Unused since the 1980s, time had taken its toll on the historic structure and part of the roof had collapsed. It was an undignified state for a building that saw the birth of America’s relationship with Korea, officials said.

But now the legation house is emerging from a year of State Department-funded renovation. The process has restored the structure to what it probably looked like when Lucius Foote, the first American representative to Korea, bought the property in 1884 for around $2,200.

A rich smell of unfinished Korean-grown pine fills the air even outside the structure. The wood is treated with a linseed oil-like substance that acts as a preservative, said Peter E. Bartholomew of the Royal Asiatic Society, also an architecture enthusiast who led a recent tour for journalists.

The building has been restored in the Chosun Dynasty-era style, with thick, circular wooden beams supporting a clay-tiled roof that extends beyond the building’s walls.

The legation house also has elements of the West, with couches, plump chairs and central heating and cooling. Inside, the legation house has two bedrooms, a kitchen and a common area.
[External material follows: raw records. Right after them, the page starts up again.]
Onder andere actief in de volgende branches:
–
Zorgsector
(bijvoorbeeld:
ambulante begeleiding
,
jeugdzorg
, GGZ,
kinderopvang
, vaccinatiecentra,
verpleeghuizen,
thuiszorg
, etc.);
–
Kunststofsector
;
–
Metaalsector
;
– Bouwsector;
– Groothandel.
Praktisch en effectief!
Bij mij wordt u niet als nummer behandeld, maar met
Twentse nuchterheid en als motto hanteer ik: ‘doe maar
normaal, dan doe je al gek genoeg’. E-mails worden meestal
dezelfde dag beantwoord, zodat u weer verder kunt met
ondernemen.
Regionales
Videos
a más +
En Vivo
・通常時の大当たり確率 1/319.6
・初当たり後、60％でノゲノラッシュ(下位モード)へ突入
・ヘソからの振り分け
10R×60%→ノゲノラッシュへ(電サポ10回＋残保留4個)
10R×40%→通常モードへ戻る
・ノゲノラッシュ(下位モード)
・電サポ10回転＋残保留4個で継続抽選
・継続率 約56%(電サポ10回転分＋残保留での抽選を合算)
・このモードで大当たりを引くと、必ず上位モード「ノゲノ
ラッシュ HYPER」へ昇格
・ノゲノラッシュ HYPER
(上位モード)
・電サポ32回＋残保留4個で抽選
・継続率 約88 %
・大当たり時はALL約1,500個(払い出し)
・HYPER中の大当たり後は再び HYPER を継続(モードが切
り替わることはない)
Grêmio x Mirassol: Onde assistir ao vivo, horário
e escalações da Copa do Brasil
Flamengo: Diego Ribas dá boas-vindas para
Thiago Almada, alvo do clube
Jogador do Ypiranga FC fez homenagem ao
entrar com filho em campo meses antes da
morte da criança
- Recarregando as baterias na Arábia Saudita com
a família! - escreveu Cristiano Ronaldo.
Before Foote bought it, the legation building may have housed concubines, as many houses in the area of Doksu Palace housed the court’s women, according to information published by the State Department. It’s thought that Kojong likely commissioned a royal architect and master carpenter to build the structure.

Congress eventually appropriated funds in 1887, and Foote deeded the properties to the U.S. government for $4,400, according to State Department information.

By the next year, it was U.S. government property, soon joined by other countries’ legation houses in the area. But the U.S. building was the first foreign legation office in Seoul and the only one today that remains an example of traditional Korean architecture.